The true extent of the disastrous state of the facility’s COVID-19 policies was revealed in a scathing 174-page report released at the end of an Independent Investigation conducted at the direction of Massachusetts Governor Charlie Baker, a Republican. One quoted employee at the facility described the procedures staff had to perform in the most harrowing terms, comparing the resident home to a “concentration camp” where staff members were instructed with moving “unknowing veterans off to die.”

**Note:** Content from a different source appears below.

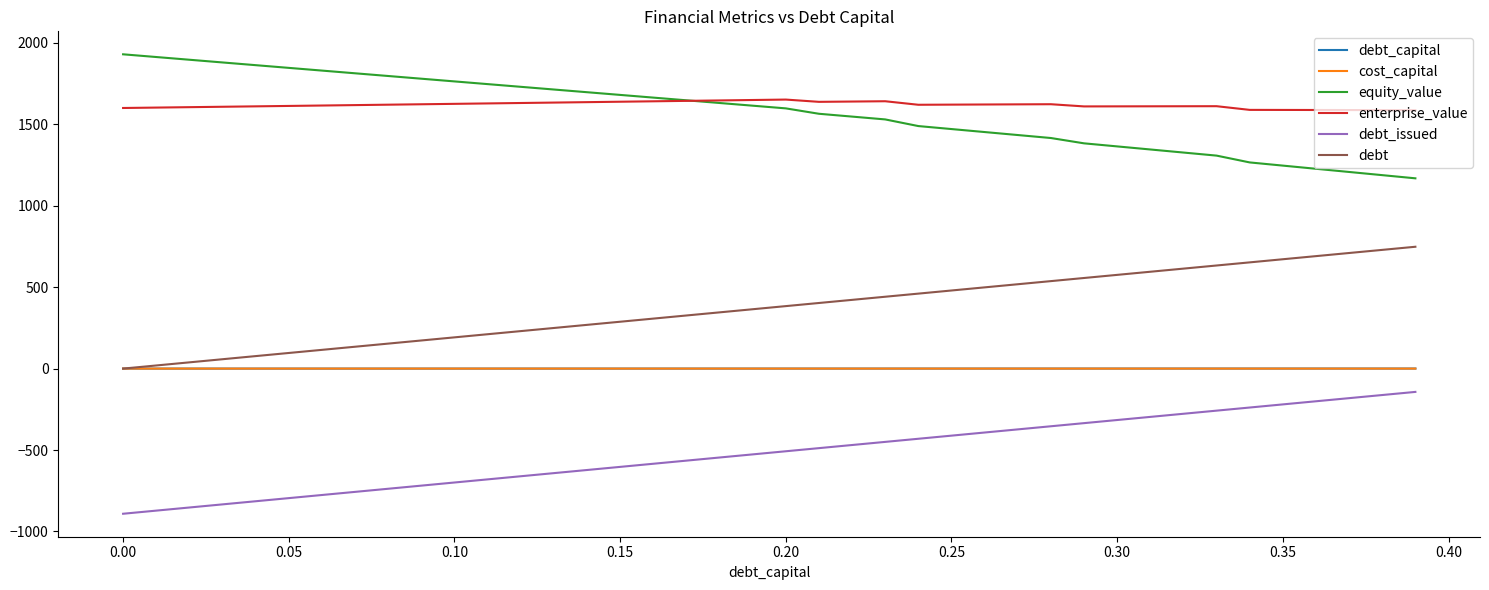

True or false: cost_capital and debt_issued intersect in this chart.

False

The attorney general’s report outlining the indictment is the second of four investigations into the failures of the facility. This summer, an investigation by a federal prosecutor found that the facility’s leadership team made substantial errors in responding to the outbreak. Healy has confirmed that her office is actively investigating several other facilities that have experienced extraordinary levels of coronavirus-related deaths. Over 6,000 probable or confirmed deaths have been reported in long-term care facilities in Massachusetts. This is approximately two-thirds of the state’s total reported death count.
Holyoke Soldiers’ is far from an exceptional case but is one of the more grotesque examples of the malign neglect that has characterized the attitude of the government and ruling class toward the lives of the most vulnerable sections of the population. Throughout the pandemic, nursing homes have suffered immensely, housing populations that have been proven to be high-risk for the coronavirus. In the United States, an estimated 40 percent of coronavirus cases have been linked to them. At least 77,000 residents and workers have died from the virus in nursing homes and long-term care facilities for adults, more than 35 percent of total deaths nationwide.

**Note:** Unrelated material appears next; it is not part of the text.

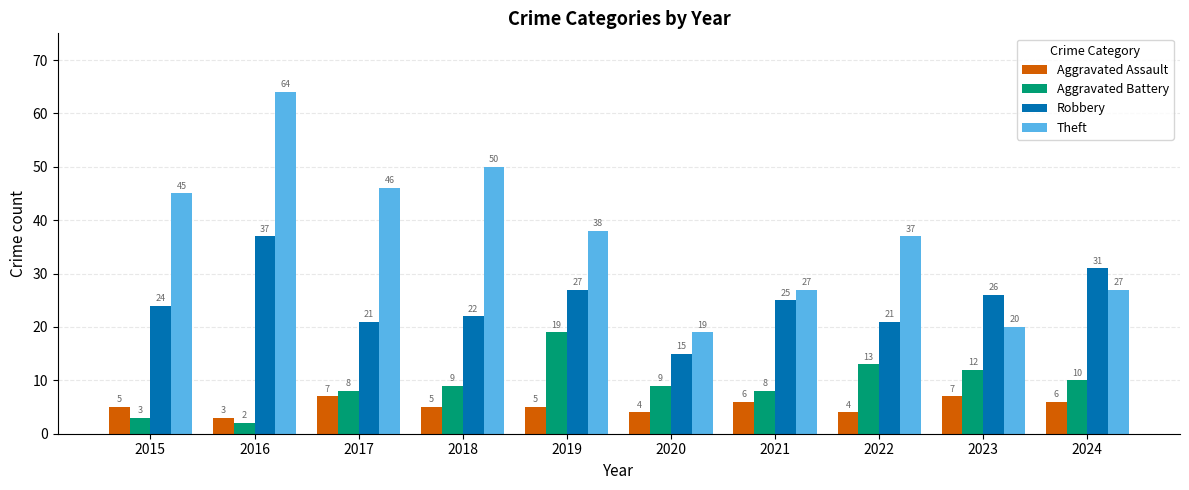

Reading left to right, list all the values displayed in this chart.

Aggravated Assault: 2015=5	2016=3	2017=7	2018=5	2019=5	2020=4	2021=6	2022=4	2023=7	2024=6
Aggravated Battery: 2015=3	2016=2	2017=8	2018=9	2019=19	2020=9	2021=8	2022=13	2023=12	2024=10
Robbery: 2015=24	2016=37	2017=21	2018=22	2019=27	2020=15	2021=25	2022=21	2023=26	2024=31
Theft: 2015=45	2016=64	2017=46	2018=50	2019=38	2020=19	2021=27	2022=37	2023=20	2024=27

Similar patterns of reckless negligence have occurred in several veteran’s homes across the country. At Menlo Park Veterans Memorial Home, a nursing facility in Edison, New Jersey, officials failed to attribute nearly 40 percent of its likely COVID-19 deaths to the virus, according to the New Jersey Department of Health. The department found that 39 residents likely died from the virus in addition to the 62 deaths officially counted.
A New Jersey DHS spokeswoman told media earlier this week that another state-run veteran home in Paramus, New Jersey also had more COVID-19 deaths than the total attributed to the virus. According to New Jersey’s veteran’s agency records, nearly 100 people died at the Menlo facility in April alone, which is about as many as the facility typically loses in a year.